Keep in mind that by agreeing to forgive the 28 billion dollars, the member countries of the IMF and the World Bank have not suddenly decided to emulate Mother Teresa. The lending institutions have agreed to this program because it makes good business sense. If we demand that HIPCs repay all of their debt, there is a good chance that their governments will collapse completely and we will never see any of the money repaid. A step by step program of debt relief is the best way for the lending institutions to get at least some of their money back.

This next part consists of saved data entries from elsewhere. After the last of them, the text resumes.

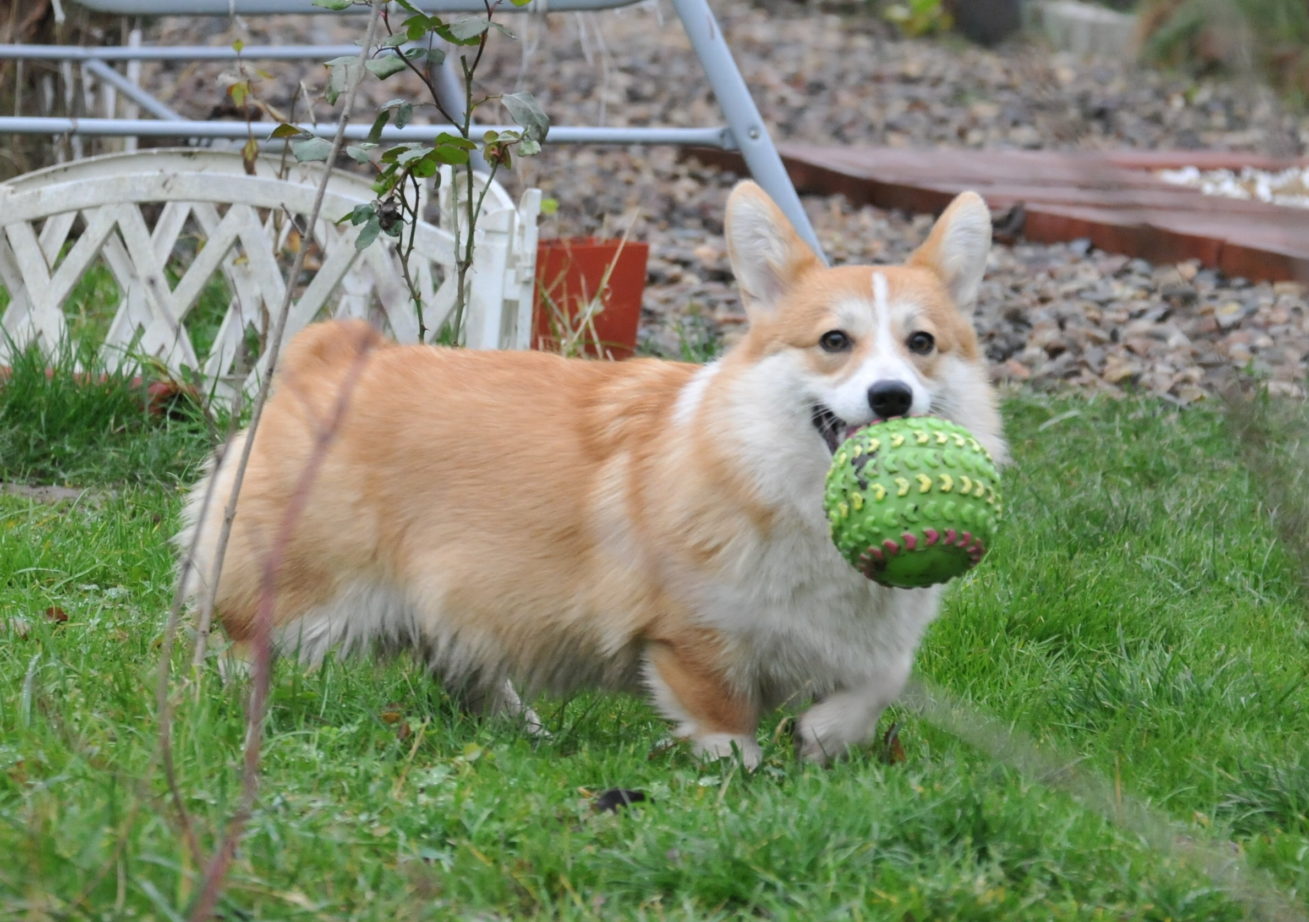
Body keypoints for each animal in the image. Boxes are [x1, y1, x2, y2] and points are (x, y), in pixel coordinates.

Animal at [176, 180, 1000, 764]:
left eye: (921, 343)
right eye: (834, 341)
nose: (892, 398)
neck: (782, 484)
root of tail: (328, 355)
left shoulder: (870, 645)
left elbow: (877, 685)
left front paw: (822, 737)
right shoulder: (690, 639)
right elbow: (724, 722)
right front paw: (739, 774)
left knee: (463, 666)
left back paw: (523, 729)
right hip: (294, 589)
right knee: (228, 640)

The question isn't really whether we should implement the debt forgiveness process -- but rather, what sort of conditionality we should put on continued debt relief or future loans. Some protestors last weekend were demanding unconditional and immediate forgiveness of all foreign debts. However, if they truly cared about the people living in the indebted countries, they would reconsider their demands. Obviously all of the HIPCs will be required to reform their economic and banking systems in order to receive continued debt relief. But in addition to having weak economies, many of these countries are guilty of widespread use of child labor, environmental destruction and well-documented human rights violations. Foremost, continued debt relief should be contingent on verification by independent organizations that a country has taken significant steps to ensure greater environmental protections (or sustainable development), that they no longer employ child labor and that their citizens have freedom of speech. These basic conditions are essential for providing at least minimal quality-of-life standards for the billions of people currently living in HIPCs.

It is in the long-term interests of the industrialized, lending countries to promote stability and prosperity around the world. This is the only way to cultivate new markets in a global economy. Furthermore, these markets will be much stronger if they are based on sustainable development systems and if the next generation of workers is well-educated (as opposed to being forced to go to work during their childhood.) Most importantly, in an age when the value of information is increasing at a geometric rate, there must be freedom of speech if businesses want to encourage foreign trust and investment. It is possible to rid the world of poverty, but only if there is compromise and dialogue rather than a battle between corporate and individual rights. The best way to start that dialogue is through a well-enforced program of debt relief.